In the entries that follow, the lines from the one with "G04 APERTURE END LIST*" through the one with "X56590990Y-96590990D03*" are the ones to write out, exactly and with both ends included. Nothing else should appear.
# # # #
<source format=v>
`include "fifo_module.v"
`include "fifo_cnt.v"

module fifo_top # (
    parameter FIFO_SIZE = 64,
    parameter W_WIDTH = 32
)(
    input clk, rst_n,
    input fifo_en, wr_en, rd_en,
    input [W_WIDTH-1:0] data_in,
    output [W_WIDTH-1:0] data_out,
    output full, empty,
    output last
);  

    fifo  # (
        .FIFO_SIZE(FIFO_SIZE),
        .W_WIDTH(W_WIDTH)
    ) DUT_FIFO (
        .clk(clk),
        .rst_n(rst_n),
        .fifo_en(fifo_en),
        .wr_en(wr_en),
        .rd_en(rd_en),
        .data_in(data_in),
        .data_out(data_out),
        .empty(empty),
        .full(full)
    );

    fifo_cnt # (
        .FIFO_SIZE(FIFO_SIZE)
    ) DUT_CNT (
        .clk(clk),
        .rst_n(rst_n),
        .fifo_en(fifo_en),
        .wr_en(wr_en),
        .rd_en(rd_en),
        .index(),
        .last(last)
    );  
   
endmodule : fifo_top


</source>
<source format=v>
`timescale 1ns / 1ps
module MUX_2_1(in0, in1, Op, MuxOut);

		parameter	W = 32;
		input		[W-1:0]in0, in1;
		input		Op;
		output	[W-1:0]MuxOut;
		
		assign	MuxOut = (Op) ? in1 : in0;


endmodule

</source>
# # # #
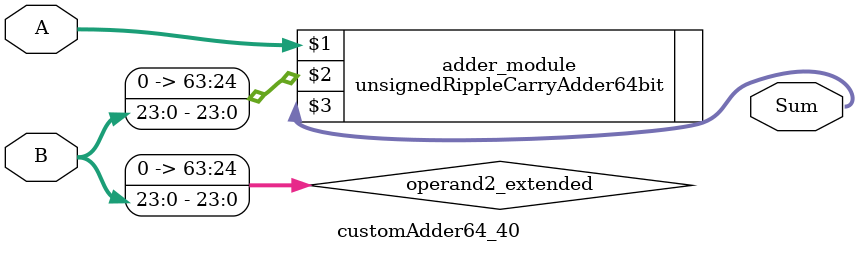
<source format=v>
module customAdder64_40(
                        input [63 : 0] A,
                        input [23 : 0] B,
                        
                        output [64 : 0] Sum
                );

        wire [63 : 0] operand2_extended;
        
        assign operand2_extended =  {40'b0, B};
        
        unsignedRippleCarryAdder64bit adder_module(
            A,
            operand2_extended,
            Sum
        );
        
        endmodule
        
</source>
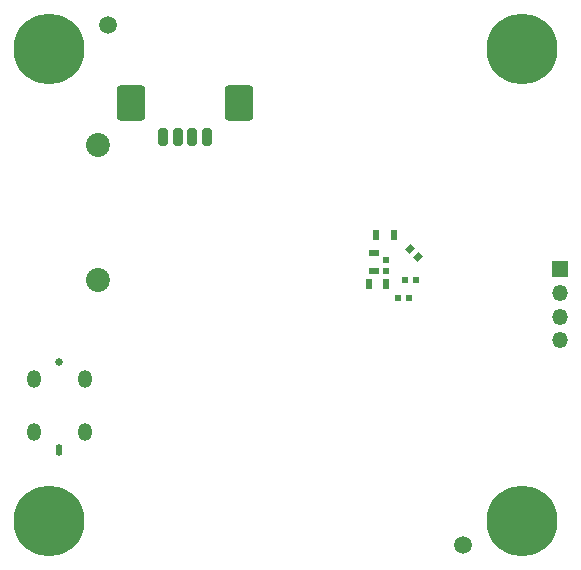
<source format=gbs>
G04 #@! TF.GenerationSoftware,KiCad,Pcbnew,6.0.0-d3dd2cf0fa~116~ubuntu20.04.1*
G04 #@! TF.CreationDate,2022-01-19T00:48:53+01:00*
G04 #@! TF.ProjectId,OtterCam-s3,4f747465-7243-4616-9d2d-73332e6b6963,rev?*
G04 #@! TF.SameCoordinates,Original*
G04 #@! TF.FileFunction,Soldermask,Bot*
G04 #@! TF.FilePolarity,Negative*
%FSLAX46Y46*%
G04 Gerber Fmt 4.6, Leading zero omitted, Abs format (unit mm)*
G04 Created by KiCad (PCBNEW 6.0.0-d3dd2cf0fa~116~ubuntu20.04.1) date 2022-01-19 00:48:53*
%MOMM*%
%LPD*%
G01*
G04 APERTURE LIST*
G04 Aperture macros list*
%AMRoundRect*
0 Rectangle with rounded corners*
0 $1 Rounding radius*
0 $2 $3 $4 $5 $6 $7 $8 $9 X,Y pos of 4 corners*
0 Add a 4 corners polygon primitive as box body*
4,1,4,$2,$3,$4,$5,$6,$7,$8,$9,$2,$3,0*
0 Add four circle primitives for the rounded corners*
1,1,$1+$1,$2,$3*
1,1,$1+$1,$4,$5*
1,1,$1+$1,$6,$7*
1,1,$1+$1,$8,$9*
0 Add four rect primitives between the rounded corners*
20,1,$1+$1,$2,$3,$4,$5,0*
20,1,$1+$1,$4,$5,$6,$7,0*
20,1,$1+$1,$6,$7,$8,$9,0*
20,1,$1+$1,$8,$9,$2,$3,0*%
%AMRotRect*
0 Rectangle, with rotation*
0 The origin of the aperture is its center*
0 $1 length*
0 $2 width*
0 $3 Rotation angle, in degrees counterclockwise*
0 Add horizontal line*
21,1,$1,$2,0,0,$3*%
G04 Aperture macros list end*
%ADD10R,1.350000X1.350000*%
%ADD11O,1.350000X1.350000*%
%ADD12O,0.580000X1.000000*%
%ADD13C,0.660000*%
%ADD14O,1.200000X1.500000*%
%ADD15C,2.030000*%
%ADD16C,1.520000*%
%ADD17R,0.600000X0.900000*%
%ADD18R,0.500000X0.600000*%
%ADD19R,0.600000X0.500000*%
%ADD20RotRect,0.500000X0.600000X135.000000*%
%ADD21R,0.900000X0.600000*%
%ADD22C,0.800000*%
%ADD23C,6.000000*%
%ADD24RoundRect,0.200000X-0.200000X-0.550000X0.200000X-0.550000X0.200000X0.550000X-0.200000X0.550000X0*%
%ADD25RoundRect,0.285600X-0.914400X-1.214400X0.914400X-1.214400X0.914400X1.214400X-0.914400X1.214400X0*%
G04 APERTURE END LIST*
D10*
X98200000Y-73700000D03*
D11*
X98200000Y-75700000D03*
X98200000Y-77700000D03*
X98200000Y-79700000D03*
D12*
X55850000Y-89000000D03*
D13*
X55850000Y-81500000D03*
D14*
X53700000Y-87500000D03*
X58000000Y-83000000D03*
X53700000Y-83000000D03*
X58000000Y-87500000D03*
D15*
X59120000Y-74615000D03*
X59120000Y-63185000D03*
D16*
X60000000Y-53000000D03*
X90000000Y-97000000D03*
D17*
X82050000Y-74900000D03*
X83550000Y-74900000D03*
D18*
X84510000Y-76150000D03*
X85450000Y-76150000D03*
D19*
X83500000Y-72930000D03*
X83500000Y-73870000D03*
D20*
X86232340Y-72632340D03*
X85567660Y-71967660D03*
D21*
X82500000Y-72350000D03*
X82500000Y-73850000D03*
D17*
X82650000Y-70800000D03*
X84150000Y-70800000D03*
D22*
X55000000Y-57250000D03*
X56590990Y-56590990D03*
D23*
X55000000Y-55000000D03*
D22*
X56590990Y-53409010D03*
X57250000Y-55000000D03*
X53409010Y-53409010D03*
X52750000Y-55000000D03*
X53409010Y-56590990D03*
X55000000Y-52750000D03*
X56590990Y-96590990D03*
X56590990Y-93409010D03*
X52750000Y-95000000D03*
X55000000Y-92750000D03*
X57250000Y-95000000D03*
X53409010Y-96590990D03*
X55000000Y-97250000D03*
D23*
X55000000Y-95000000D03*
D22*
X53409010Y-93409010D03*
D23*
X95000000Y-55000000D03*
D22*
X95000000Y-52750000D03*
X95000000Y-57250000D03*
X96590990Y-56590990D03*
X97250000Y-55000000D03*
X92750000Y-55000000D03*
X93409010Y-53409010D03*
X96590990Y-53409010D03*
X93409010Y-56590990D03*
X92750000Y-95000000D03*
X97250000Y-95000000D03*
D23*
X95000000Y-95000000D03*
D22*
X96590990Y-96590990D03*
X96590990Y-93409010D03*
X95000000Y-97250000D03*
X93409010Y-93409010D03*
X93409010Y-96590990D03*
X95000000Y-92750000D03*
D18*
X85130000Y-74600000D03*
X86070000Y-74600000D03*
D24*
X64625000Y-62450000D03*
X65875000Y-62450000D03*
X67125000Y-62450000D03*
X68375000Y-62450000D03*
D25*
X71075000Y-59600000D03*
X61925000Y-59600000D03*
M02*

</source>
# # # #
Solution for this exercise
G04 APERTURE END LIST*
D10*
X98200000Y-73700000D03*
D11*
X98200000Y-75700000D03*
X98200000Y-77700000D03*
X98200000Y-79700000D03*
D12*
X55850000Y-89000000D03*
D13*
X55850000Y-81500000D03*
D14*
X53700000Y-87500000D03*
X58000000Y-83000000D03*
X53700000Y-83000000D03*
X58000000Y-87500000D03*
D15*
X59120000Y-74615000D03*
X59120000Y-63185000D03*
D16*
X60000000Y-53000000D03*
X90000000Y-97000000D03*
D17*
X82050000Y-74900000D03*
X83550000Y-74900000D03*
D18*
X84510000Y-76150000D03*
X85450000Y-76150000D03*
D19*
X83500000Y-72930000D03*
X83500000Y-73870000D03*
D20*
X86232340Y-72632340D03*
X85567660Y-71967660D03*
D21*
X82500000Y-72350000D03*
X82500000Y-73850000D03*
D17*
X82650000Y-70800000D03*
X84150000Y-70800000D03*
D22*
X55000000Y-57250000D03*
X56590990Y-56590990D03*
D23*
X55000000Y-55000000D03*
D22*
X56590990Y-53409010D03*
X57250000Y-55000000D03*
X53409010Y-53409010D03*
X52750000Y-55000000D03*
X53409010Y-56590990D03*
X55000000Y-52750000D03*
X56590990Y-96590990D03*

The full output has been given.